Are there functions whose roots are infinitely dense on the real number line?

Question

Related question:-

My question is a generalization of this question.

WARNINGS:-

$(1)$ This question might not have all the needed tags.

$(2)$ I am not a mathematician. So if this question doesn't make sense then please forgive me.

Clarification of the title of this question:-

Some people might ask what do I mean by

infinitely dense on the real number line.

So let me clarify the title with an example. If you take $\mathbb{Z}$ then it is not infinitely dense because in a finite interval on the real line, there exists only finitely many elements of $\mathbb{Z}$

But if you take, for example $\mathbb{Q}$ then it is infinitely dense because in a finite interval of the real line, there exists infinitely many elements of $\mathbb{Q}$.

How I got interested:-

I started wondering about this question after watching a few youtube videos about roots of a function and fractals.

Let,$\mathcal{R}(f)$ be the set of the roots of $f$

If you take $f=sin(x)$ then $\mathcal{R}(f)$ is infinite but not infinitely dense.

I started thinking about that how cool the graph of a function $f$ would look like if $\mathcal{R}(f)$ is infinitely dense because then the graph would intersect the $x$ axis infinitely many times

My questions:-

$(1)$ Let, $f$ be a continuous function.

Then, does there exist $f$ such that $\mathcal{R}(f)$ is infinitely dense?

$(2)$ If the answer to $(1)$ is "no" then why? If "yes" then how to construct such functions?

(If the question is poorly written in mathematical terms then sorry, I am not a mathematician)

Answer 1

Since you say that you're not from a mathematical background, I'll try to exaplain the basics as much as I can. Please feel free to ask for further clarification.

That said, first note that what you're calling infinitely dense is actually simply called dense in the mathematical literature. A dense subset of $\Bbb R$ is

any subset $S$ of $\Bbb R$ such that $S \cap (a,b) \neq \phi$ for any $a,b \in \Bbb R (a \neq b)$.
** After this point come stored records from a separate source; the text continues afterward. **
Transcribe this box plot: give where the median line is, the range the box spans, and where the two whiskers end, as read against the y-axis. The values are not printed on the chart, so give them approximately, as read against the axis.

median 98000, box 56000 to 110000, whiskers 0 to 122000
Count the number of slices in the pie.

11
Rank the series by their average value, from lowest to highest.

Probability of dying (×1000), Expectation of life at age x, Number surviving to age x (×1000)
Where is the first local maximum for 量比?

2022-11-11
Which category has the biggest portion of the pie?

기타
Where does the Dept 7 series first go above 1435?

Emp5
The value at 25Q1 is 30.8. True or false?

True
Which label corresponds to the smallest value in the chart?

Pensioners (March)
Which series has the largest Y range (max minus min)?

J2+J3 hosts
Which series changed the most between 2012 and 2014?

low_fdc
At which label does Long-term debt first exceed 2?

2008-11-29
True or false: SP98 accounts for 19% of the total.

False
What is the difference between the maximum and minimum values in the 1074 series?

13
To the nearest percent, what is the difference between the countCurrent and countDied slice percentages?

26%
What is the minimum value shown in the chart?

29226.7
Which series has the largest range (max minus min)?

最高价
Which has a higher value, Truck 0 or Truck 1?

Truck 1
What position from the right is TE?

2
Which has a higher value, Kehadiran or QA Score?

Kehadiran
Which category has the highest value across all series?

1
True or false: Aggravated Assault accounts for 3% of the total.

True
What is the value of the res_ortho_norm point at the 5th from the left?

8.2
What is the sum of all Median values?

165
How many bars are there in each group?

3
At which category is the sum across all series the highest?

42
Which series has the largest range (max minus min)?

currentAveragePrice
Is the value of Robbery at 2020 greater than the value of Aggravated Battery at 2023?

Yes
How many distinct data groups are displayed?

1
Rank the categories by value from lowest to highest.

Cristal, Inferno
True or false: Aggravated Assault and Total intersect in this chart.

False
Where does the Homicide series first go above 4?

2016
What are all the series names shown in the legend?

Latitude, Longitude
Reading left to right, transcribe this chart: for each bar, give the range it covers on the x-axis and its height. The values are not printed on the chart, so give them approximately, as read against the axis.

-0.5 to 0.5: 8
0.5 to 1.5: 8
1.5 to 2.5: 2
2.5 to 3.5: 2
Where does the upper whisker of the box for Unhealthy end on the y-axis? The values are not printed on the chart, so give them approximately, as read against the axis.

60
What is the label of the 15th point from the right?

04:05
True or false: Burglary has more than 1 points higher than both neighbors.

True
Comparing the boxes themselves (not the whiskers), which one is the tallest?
Now, any function $f : \Bbb R \to \Bbb R$ is is called continuous at $x \in \Bbb R$ if

for any $\epsilon>0$, there is $\delta>0$ such that $|y-x|<\delta$ implies $|f(y)-f(x)|<\epsilon$.

This is also known as the $\epsilon-\delta$ definition of continuity. $f$ is called continuous (on $\Bbb R$) if it is continuous at each $x \in \Bbb R$.

Now that we're done with the basics, let's come to your question. As pointed out in the comments, there is an unique function that satisfies your criteria, the zero function i.e.

$f : \Bbb R \to \Bbb R$ such that $f(x)=0$ for any $x \in \Bbb R$.

Let's actually verify that it's continuous. Choose any $\epsilon>0$. Let $\delta=1$ (or anything else that you fancy). Then, $|y-x| < \delta$ implies $|f(y)-f(x)|=|0-0|=0<\epsilon$. So, the zero function is continuous.

Also, $\mathcal R(f)=\Bbb R$, so the density property is clearly satisfied.

That deals with existence. For the uniqueness part, let $g$ be another such function. Then, if for any $x \in \Bbb R$, consider $\epsilon = {1 \over n}$ for some $n \in \Bbb N$. Then, by continuity, there must be $\delta$ such that $|y-x|<\delta$ implies $|f(y)-f(x)|<\epsilon={1 \over n}$.

By density of $\mathcal R(f)$, there is $y_0 \in (x-\epsilon,x+\epsilon)$ such that $f(y_0)=0$. But then $|f(x)-f(y_0)|=|f(x)|<{1 \over n}$. This is true for each such $n$, so $f(x)=0$.

This is true for each $x \in R$, so $f$ is the zero function. We are done.